О дивный новый мир. Слепец в Газе (сборник) - стр. 62
– Дневная порция сомы, – ответил Бернард слегка невнятно; он подкреплял энергию – жевал Гуверову секс-гормональную резинку. – Кончил смену – получай сому. Четыре полуграммовые таблетки. А по субботам – шесть.
Он взял Джона дружески под руку и направился с ним к вертоплану.
Линайна вошла в раздевальню напевая.
– У тебя такой довольный вид, – сказала Фанни.
– Да, у меня радость, – отвечала Линайна. (Жжик! – расстегнула она молнию.) – Полчаса назад позвонил Бернард. (Жжик, жжик! – сняла она шорты.) У него непредвиденная встреча. (Жжик!) Попросил сводить Дикаря вечером в ощущалку. Надо скорей лететь. – И она побежала в ванную кабинку.
«Везет же девушке», – подумала Фанни, глядя вслед Линайне. Подумала без зависти; добродушная Фанни просто констатировала факт. Действительно, Линайне повезло. Не на одного лишь Бернарда, но в щедрой мере и на нее падали лучи славы Дикаря (самая модная, самая громкая сенсация момента!) и озаряли ее малозначительную личность. Ведь сама руководительница Фордианского союза женской молодежи попросила ее прочесть лекцию о Дикаре! Ведь Линайну пригласили на ежегодный званый обед клуба «Афродитеум»! Ведь ее уже показывали в «Ощущальных новостях» – зримо, слышимо и осязаемо явили сотням миллионов жителей планеты!
Едва ли менее лестной для Линайны была благосклонность видных лиц. Второй секретарь Главноуправителя пригласил ее на ужин-завтрак. Один из своих уик-эндов Линайна провела с Верховным судьей, другой – с архипеснословом Кентерберийским. Ей то и дело звонил глава Корпорации секреторных продуктов, а с заместителем Управляющего Европейским банком она слетала в Довиль.
– Чудесно, что и говорить. Но, – призналась Линайна подруге, – у меня какое-то такое чувство, точно я получаю все это обманом. Потому что первым делом, конечно, все они допытываются, какой из Дикаря любовник. И приходится отвечать, что не знаю. – Она поникла головой. – Конечно, почти никто не верит мне. Но это правда. И жаль, что правда, – прибавила она грустно и вздохнула. – Он же страшно красивый – верно?
– А разве ты ему не нравишься? – спросила Фанни.
– Иногда мне кажется, нравлюсь, а иногда – нет. Он избегает меня все время; стоит мне войти в комнату, как он уходит; не коснется рукой никогда; глядит в сторону. Но бывает, обернусь неожиданно и ловлю его взгляд на себе; и тогда – ну, сама знаешь, какой у мужчин взгляд, когда им нравишься.
Фанни кивнула.
– Так что не пойму я, – дернула Линайна плечом. Она недоумевала, она была сбита с толку и удручена. – Потому что, понимаешь, Фанни, он-то мне нравится.
Нравится все больше, все сильней. И вот теперь свидание, думала она, прыскаясь духами после ванны. Здесь, и здесь, и здесь чуточку… Наконец-то свидание.

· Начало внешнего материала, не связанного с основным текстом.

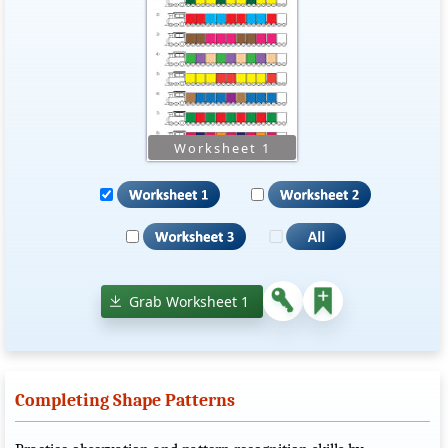
Grab Worksheet 1
Completing Shape Patterns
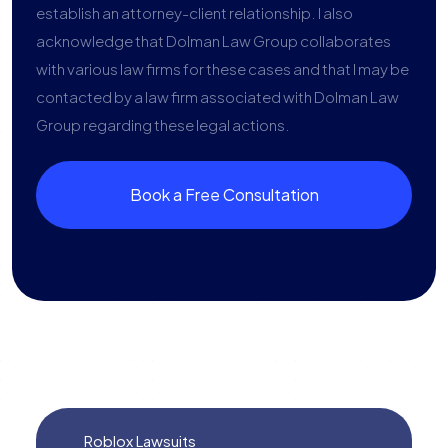
establish an attorney-client relationship. I also
acknowledge that Dolman Law Group collaborates
with various law firms for these cases and that I may be
contacted by a law firm associated with Dolman Law
Group regarding these legal actions.
Book a Free Consultation
Roblox Lawsuits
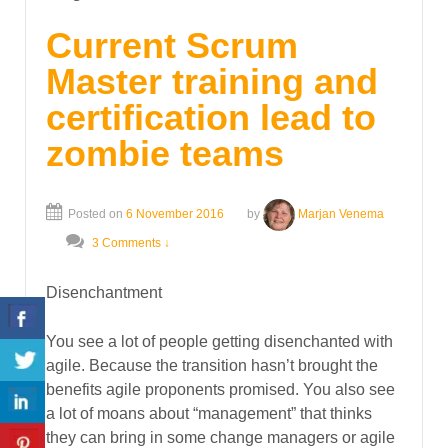
Current Scrum
Master training and
certification lead to
zombie teams
Posted on
6 November 2016
by
Marjan Venema
3 Comments ↓
Disenchantment
You see a lot of people getting disenchanted with
agile. Because the transition hasn’t brought the
benefits agile proponents promised. You also see
a lot of moans about “management” that thinks
they can bring in some change managers or agile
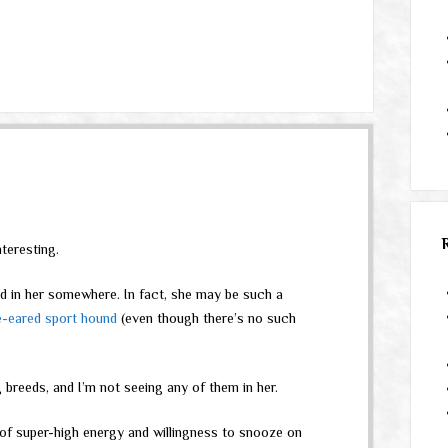
teresting.
ed in her somewhere. In fact, she may be such a
e-eared sport hound
(even though there’s no such
 breeds, and I’m not seeing any of them in her.
of super-high energy and willingness to snooze on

Она весело запела:
Запаховый оргáн исполнил восхитительно бодрящее «Травяное каприччио» – журчащие арпеджио тимьяна и лаванды, розмарина, мирта, эстрагона; ряд смелых модуляций по всей гамме пряностей, кончая амброй; и медленный возврат через сандал, камфару, кедр и свежескошенное сено (с легкими порою диссонансами – запашком ливера, слабеньким душком свиного навоза) – возврат к цветочным ароматам, с которых началось каприччио. Повеяло на прощание тимьяном; раздались аплодисменты; свет вспыхнул ярко. В аппарате синтетической музыки завертелся ролик звукозаписи, разматываясь. Трио для экстраскрипки, супервиолончели и гипергобоя наполнило воздух своей мелодической негой. Тактов тридцать или сорок – а затем на этом инструментальном фоне запел совершенно сверхчеловеческий голос; то грудной, то головной, то чистых, как флейта, тонов, то насыщенный томящими обертонами, голос этот без усилия переходил от рекордно басовых нот к почти ультразвуковым переливчатым верхам, далеко превосходящим высочайшее «до», которое, к удивлению Моцарта, пронзительно взяла однажды Лукреция Аюгари – единственный в истории музыки раз – в 1770 году, в герцогской опере города Пармы.